Comprehensive quality assessment with TEM testing

 

TEM provides high-resolution imaging that can detect and identify potential contaminants, ensuring the integrity and safety of biological materials (e.g., cell lines, virus seeds, bulk harvests) used in production. TEM testing enables visualization of virus particles, determination of particle size and morphology, identification of virus particle location, and quantification.

Viruses and virus-like particles (VLPs) are observed by TEM on thin sections of pelleted samples embedded in resin using positive staining. Furthermore, suspended viruses and VLPs can be analyzed in buffer or media supernatant using negative staining.

For the detection of retrovirus and other viral contaminants in cell substrates used in the manufacture of biopharmaceuticals, guidelines from the Federal Drug Administration (FDA), the Center of Biologics Evaluation and Research (CBER), and the European Medicines Agency (EMA), as well as ICH guideline Q5A (R2) recommend the use of TEM.

With our GMP-certified TEM testing, you gain access to a suite of advanced imaging and analysis tools tailored specifically for the biopharmaceutical industry. This includes TEM testing for GMP-compliant batch release.

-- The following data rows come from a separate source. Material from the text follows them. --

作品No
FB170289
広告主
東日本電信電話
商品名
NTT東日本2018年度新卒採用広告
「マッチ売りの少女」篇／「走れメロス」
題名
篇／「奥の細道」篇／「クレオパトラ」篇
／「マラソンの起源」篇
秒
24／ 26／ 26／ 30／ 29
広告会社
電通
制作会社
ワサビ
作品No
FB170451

From analyzing cell substrates used in the production of biologics to characterizing viral vectors and ensuring CMC, our GMP-compliant TEM testing provides the comprehensive insight you need to drive innovation and ensure regulatory compliance.

TEM

TEM applications for evaluation of biologic products

TEM is crucial for viral safety testing, facilitating the detection of adventitious agents and retrovirus-like particles (RVLPs) in biologic products, as required by regulatory guidelines. For genetically engineered viral vectors and viral vector-derived products, TEM addresses additional contamination risks, including defective particles and contaminations introduced by the expression system. Furthermore, TEM testing ensures comprehensive characterization of viral capsid integrity, purity, and population, meeting all regulatory requirements for the safe and effective release of gene therapy products, such as AAVs.

 

TEM for adventitious agents testing

TEM testing enables the detection of aggregates and contaminants, including adventitious agents (e.g., parvovirus, polyomavirus, picornavirus, reovirus, adenovirus) and retroviral particles (e.g., type-A and type-C), in bulk harvest samples, cell banks, or virus seed stocks. This assessment is critical for ensuring viral safety. As outlined in the ICH guideline Q5A (R2), TEM should be utilized on the cell substrate used in biologics production and on unprocessed bulk harvest samples to detect and quantify VLPs and other endogenous viruses or adventitious agents.